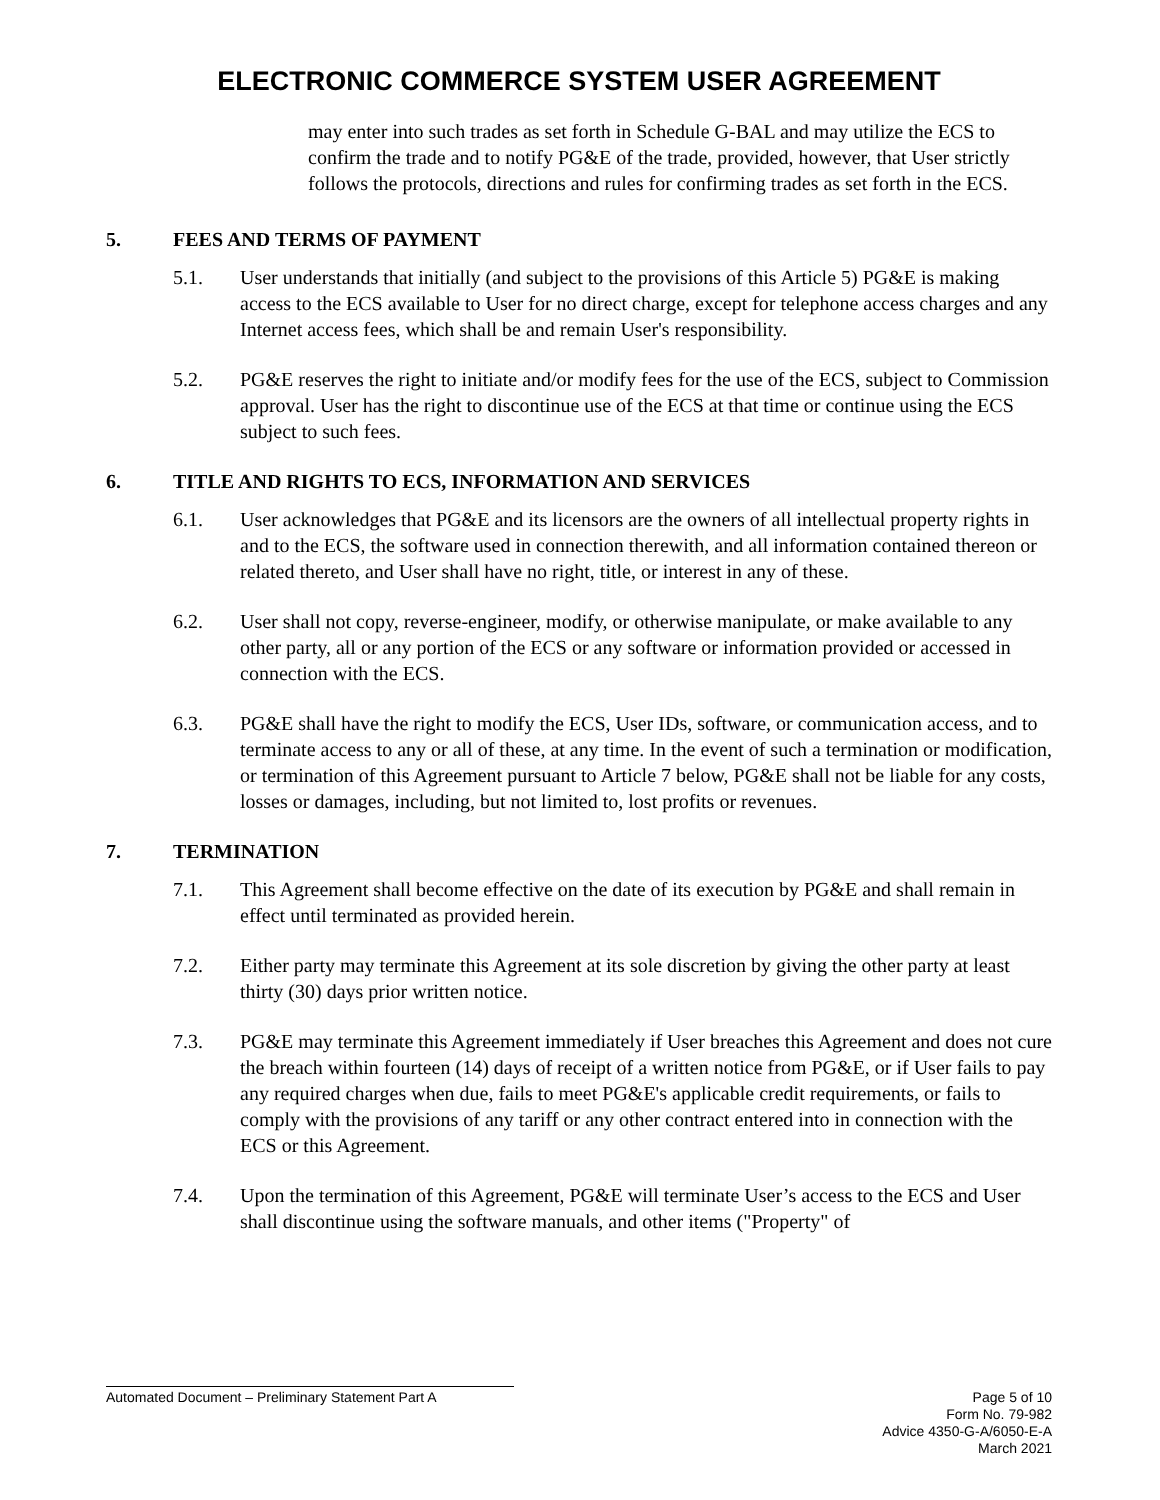ELECTRONIC COMMERCE SYSTEM USER AGREEMENT
may enter into such trades as set forth in Schedule G-BAL and may utilize the ECS to confirm the trade and to notify PG&E of the trade, provided, however, that User strictly follows the protocols, directions and rules for confirming trades as set forth in the ECS.
5. FEES AND TERMS OF PAYMENT
5.1. User understands that initially (and subject to the provisions of this Article 5) PG&E is making access to the ECS available to User for no direct charge, except for telephone access charges and any Internet access fees, which shall be and remain User's responsibility.
5.2. PG&E reserves the right to initiate and/or modify fees for the use of the ECS, subject to Commission approval. User has the right to discontinue use of the ECS at that time or continue using the ECS subject to such fees.
6. TITLE AND RIGHTS TO ECS, INFORMATION AND SERVICES
6.1. User acknowledges that PG&E and its licensors are the owners of all intellectual property rights in and to the ECS, the software used in connection therewith, and all information contained thereon or related thereto, and User shall have no right, title, or interest in any of these.
6.2. User shall not copy, reverse-engineer, modify, or otherwise manipulate, or make available to any other party, all or any portion of the ECS or any software or information provided or accessed in connection with the ECS.
6.3. PG&E shall have the right to modify the ECS, User IDs, software, or communication access, and to terminate access to any or all of these, at any time. In the event of such a termination or modification, or termination of this Agreement pursuant to Article 7 below, PG&E shall not be liable for any costs, losses or damages, including, but not limited to, lost profits or revenues.
7. TERMINATION
7.1. This Agreement shall become effective on the date of its execution by PG&E and shall remain in effect until terminated as provided herein.
7.2. Either party may terminate this Agreement at its sole discretion by giving the other party at least thirty (30) days prior written notice.
7.3. PG&E may terminate this Agreement immediately if User breaches this Agreement and does not cure the breach within fourteen (14) days of receipt of a written notice from PG&E, or if User fails to pay any required charges when due, fails to meet PG&E's applicable credit requirements, or fails to comply with the provisions of any tariff or any other contract entered into in connection with the ECS or this Agreement.
7.4. Upon the termination of this Agreement, PG&E will terminate User’s access to the ECS and User shall discontinue using the software manuals, and other items ("Property" of
Automated Document – Preliminary Statement Part A
Page 5 of 10
Form No. 79-982
Advice 4350-G-A/6050-E-A
March 2021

EXERCISE REQUIREMENTS: After locating the line that holds "7.4. Upon the", print it and each line after it through the end of the data, exactly as it stands.

EXERCISE SOLUTION:
7.4. Upon the termination of this Agreement, PG&E will terminate User’s access to the ECS and User shall discontinue using the software manuals, and other items ("Property" of
Automated Document – Preliminary Statement Part A
Page 5 of 10
Form No. 79-982
Advice 4350-G-A/6050-E-A
March 2021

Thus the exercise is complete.